Da aber eh jede ethnische Minority sich in stiller Abgeschiedenheit durch den US-Alltag mogelt, fallen auch die „Coneheads“ nicht weiter ins Gewicht. Leben in einer Outsider-Community: Der klopapierfressende Beldar findet schon bald eine Anstellung als Mechaniker im Kundendienst eines afroamerikanischen Elektronikshopbesitzers, ein Latino organisiert ihm falsche Papiere und ein Inder die Wohnung.

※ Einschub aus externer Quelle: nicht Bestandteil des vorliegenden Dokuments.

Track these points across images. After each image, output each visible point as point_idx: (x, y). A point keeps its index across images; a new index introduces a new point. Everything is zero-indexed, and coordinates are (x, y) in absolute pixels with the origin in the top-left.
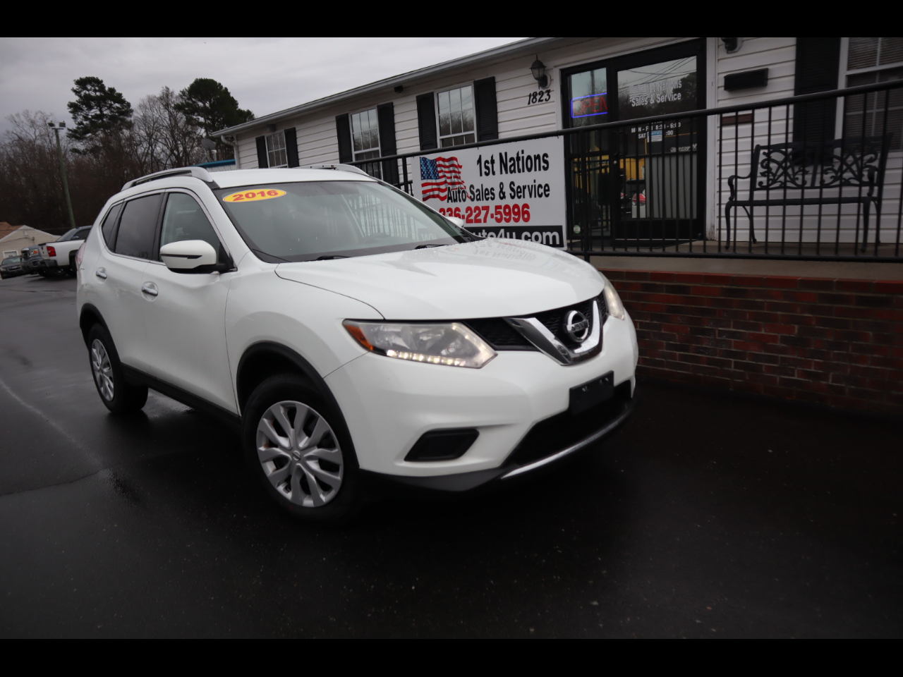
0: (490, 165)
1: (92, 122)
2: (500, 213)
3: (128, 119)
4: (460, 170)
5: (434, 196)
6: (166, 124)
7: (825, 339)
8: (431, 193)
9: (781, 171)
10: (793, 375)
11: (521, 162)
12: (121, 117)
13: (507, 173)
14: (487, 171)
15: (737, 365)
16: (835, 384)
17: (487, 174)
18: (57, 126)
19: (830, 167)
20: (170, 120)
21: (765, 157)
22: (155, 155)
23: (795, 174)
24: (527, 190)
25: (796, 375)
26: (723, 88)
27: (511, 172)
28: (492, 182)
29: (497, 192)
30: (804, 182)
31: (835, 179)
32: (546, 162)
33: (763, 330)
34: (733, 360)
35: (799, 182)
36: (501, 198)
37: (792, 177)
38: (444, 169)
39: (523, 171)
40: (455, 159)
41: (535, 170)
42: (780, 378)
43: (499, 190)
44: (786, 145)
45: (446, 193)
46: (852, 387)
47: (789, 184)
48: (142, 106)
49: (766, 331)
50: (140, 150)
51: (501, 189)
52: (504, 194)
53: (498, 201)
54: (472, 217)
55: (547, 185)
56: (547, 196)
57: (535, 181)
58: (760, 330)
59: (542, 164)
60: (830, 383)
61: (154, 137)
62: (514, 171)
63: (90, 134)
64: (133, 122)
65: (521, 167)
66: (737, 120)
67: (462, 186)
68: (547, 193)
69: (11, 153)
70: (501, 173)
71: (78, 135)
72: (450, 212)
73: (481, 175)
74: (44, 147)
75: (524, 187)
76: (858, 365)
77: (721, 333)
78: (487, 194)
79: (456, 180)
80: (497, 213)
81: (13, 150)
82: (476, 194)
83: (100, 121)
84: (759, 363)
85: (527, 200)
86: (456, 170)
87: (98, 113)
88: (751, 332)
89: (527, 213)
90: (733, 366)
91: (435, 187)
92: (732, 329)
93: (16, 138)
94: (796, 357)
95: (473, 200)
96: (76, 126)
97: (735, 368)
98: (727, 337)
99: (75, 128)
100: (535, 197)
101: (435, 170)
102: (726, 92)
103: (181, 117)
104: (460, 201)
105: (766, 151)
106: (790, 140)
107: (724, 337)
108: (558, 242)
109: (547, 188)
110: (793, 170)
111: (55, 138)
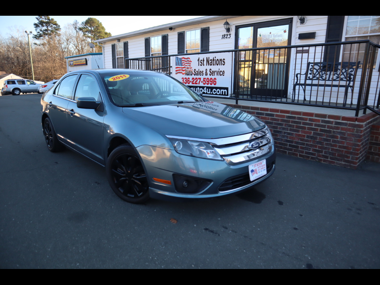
0: (202, 62)
1: (43, 32)
2: (205, 81)
3: (58, 32)
4: (191, 63)
5: (180, 73)
6: (74, 36)
7: (322, 137)
8: (179, 71)
9: (317, 73)
10: (310, 150)
11: (214, 61)
12: (56, 31)
13: (209, 65)
14: (201, 64)
15: (290, 145)
16: (325, 155)
17: (201, 65)
18: (28, 33)
19: (336, 73)
20: (76, 34)
21: (312, 67)
22: (69, 48)
23: (322, 75)
24: (216, 73)
25: (311, 150)
26: (298, 38)
27: (210, 65)
28: (203, 68)
29: (204, 72)
30: (326, 78)
31: (338, 77)
32: (224, 62)
33: (300, 132)
34: (288, 143)
35: (324, 78)
36: (206, 75)
37: (321, 75)
38: (185, 62)
39: (215, 65)
40: (189, 58)
41: (220, 65)
42: (305, 151)
43: (205, 72)
44: (320, 63)
45: (185, 72)
46: (331, 156)
47: (320, 79)
48: (65, 27)
49: (301, 133)
50: (63, 46)
51: (206, 71)
52: (207, 73)
53: (204, 76)
54: (194, 82)
55: (224, 71)
56: (223, 75)
57: (219, 69)
58: (299, 133)
59: (223, 63)
60: (323, 154)
61: (69, 41)
62: (212, 65)
63: (42, 37)
64: (61, 34)
65: (214, 63)
66: (303, 51)
67: (191, 69)
68: (223, 74)
69: (8, 43)
70: (207, 65)
71: (37, 37)
72: (186, 79)
73: (199, 65)
74: (22, 41)
75: (215, 71)
76: (334, 148)
77: (285, 133)
78: (201, 73)
79: (189, 67)
80: (204, 81)
81: (9, 41)
82: (196, 73)
83: (47, 32)
84: (298, 145)
85: (216, 76)
86: (189, 63)
87: (46, 28)
88: (296, 133)
89: (215, 82)
90: (288, 146)
91: (181, 69)
92: (289, 132)
93: (11, 36)
94: (311, 143)
95: (195, 75)
96: (37, 33)
97: (289, 146)
98: (287, 134)
99: (36, 34)
100: (219, 75)
101: (181, 62)
102: (299, 40)
103: (81, 33)
104: (190, 75)
105: (313, 65)
106: (322, 61)
107: (286, 135)
108: (226, 94)
109: (223, 72)
110: (322, 73)
111: (27, 37)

Prymaat trägt zur Vervollständigung der zivilen Kleinfamilie „einen Kegel“ unter ihrem Busen (Töchterchen Connie kommt in einer stürmischen Fruchtwasserflut zur Welt). Allein die fünfreihig angeordneten spitzen Reptilienzähne müssen die beiden sich im Land des Lächelns machen lassen. Nach dem dentalen Eingriff sind sie ganz und gar drei unter vielen anderen, die auch nicht anders sind. Als Beldar den Job wechselt und Fahrlehrer wird, verliebt sich seine erste Schülerin gleich in die hohe Stirn des Alien.

Schnell sind 16 Jahre mit heimeligen Amateurfilmen auf rotstichigem Super 8 überbrückt. Beldar repariert in seiner Freizeit die Rasenmäher der Nachbarschaft und entwickelt sich zum Ass im örtlichen Golfclub, Prymaat trägt entzückende Kleider aus Brokat, und Connie ist inzwischen ein wunderhübsch lächelnder Teenager mit Bombenfigur und einem aufreizend blanken Tütenschädel. Der endgültigen Vermischung auf Erden – in diesem Fall mit einem freundlichen weil dicken KFZ-Mechaniker schwedischer Abstammung – steht eigentlich nichts mehr im Wege.

Doch da tritt generalstabsmäßig vorbereitet die Einwanderungsbehörde auf den Plan, die Beldar seit seiner Landung nachstellt. Mexikaner, Asiaten, Aliens – das Asylgesetz macht da keinen Unterschied, wenn auch auf seine Weise. Und die Nachhut auf Remulak ist in der Zwischenzeit ebenfalls nicht untätig geblieben. Erneut startet eine Kampfeinheit zur Eroberung des Planeten, bringt den arbeitseifrigen Abschiebekommissar in ihre Gewalt und kehrt das Rollenspiel um. Auch auf Remulak sind Ausländer nicht sehr beliebt, dort regelt allerdings ein Kampfsaurier die Formalitäten.

Anstatt allein die E.T.-Familie in der Fremde zum Spielball witziger Ausgrenzungsrituale wie bei Spielbergs braunem Knautschlederding zu machen, hat Regisseur Steve Barron jedes Klischee alienated. Wenn Beldar zum College-Fest sein ganz persönliches Feuerwerk entfachen darf, dann läßt er eine Atombombe hochgehen. Selbst die zart keimende Sexualität Connies wird von ihrer Sicht der anderen Seite geschildert: Per Handauflegen zum Höhepunkt am Gegenüber. Die Situationskomik entwickelt sich gerade durch die Umkehr des Banalen als stinknormale Übertretung im Chaos des Privaten. Nichts Menschliches ist ihnen fremd, es hat bloß andere Namen: Säugetierfleisch ankohlen in der Flammengrube etwa, oder conen – und das heißt Liebe. Hollywood hat von Warheads auf Coneheads übergewechselt. In einer Woche ist Woodstock.

„Conehead“. Regie: Steve Barron, mit: Dan Aykroyd, Jane Curtin, Michelle Burke, Chris Farley. USA 1993, 90 Min.